### SELECTED EXTRACT

# # # #

Hi everyone, i just started using Unreal Engine, and i’m stuck on something very stupid, though nowhere and no one was able to help me…
So, i just created an Actor, and i’m moving him forward with a certain speed.
This speed is just a simple float variable, nothing more, and all works fine.
But if, instead of:
float m_speed;
i do:
UPROPERTY(EditAnywhere)
float m_speed;
The actor stops moving…the same effect as if i set the variable to 0, or not set it at all.
I tried EVERYTHING, i tried to give it a value both in the declaration and in the contructor, i tried to make it an int, i tried playing around with the UPROPERTY macro options, nothing, and i’ve seen UE tutorials and pieces of code online, which are identical to mine…
I will not post the code of my cpp file, just because it’s really basic and i copied it from a UE tutorial, and it is working (if i use a normal variable), so it is not the problem
Is your actor this straight class or do you have a blueprint based off this C++ class?

# # # #

### ACTIVITY A
Quote the forum post from "Hi everyone, i" to "set it at all.", inclusive.
### ACTIVITY B
In the forum post, what happens to the actor once the speed variable is declared with UPROPERTY(EditAnywhere)?
The items listed next have no connection to the forum post.

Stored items
# # # #

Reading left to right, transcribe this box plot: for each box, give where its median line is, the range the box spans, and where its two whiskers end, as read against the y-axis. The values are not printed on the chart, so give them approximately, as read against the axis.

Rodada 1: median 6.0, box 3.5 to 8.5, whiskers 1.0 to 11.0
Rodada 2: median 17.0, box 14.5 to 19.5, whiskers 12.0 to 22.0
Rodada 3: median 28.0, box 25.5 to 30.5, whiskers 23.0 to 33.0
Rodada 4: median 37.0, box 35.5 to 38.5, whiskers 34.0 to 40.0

# # # #

### RESULT A
Hi everyone, i just started using Unreal Engine, and i’m stuck on something very stupid, though nowhere and no one was able to help me…
So, i just created an Actor, and i’m moving him forward with a certain speed.
This speed is just a simple float variable, nothing more, and all works fine.
But if, instead of:
float m_speed;
i do:
UPROPERTY(EditAnywhere)
float m_speed;
The actor stops moving…the same effect as if i set the variable to 0, or not set it at all.

### RESULT B
The actor stops moving, with the same effect as setting the variable to 0 or not setting it at all.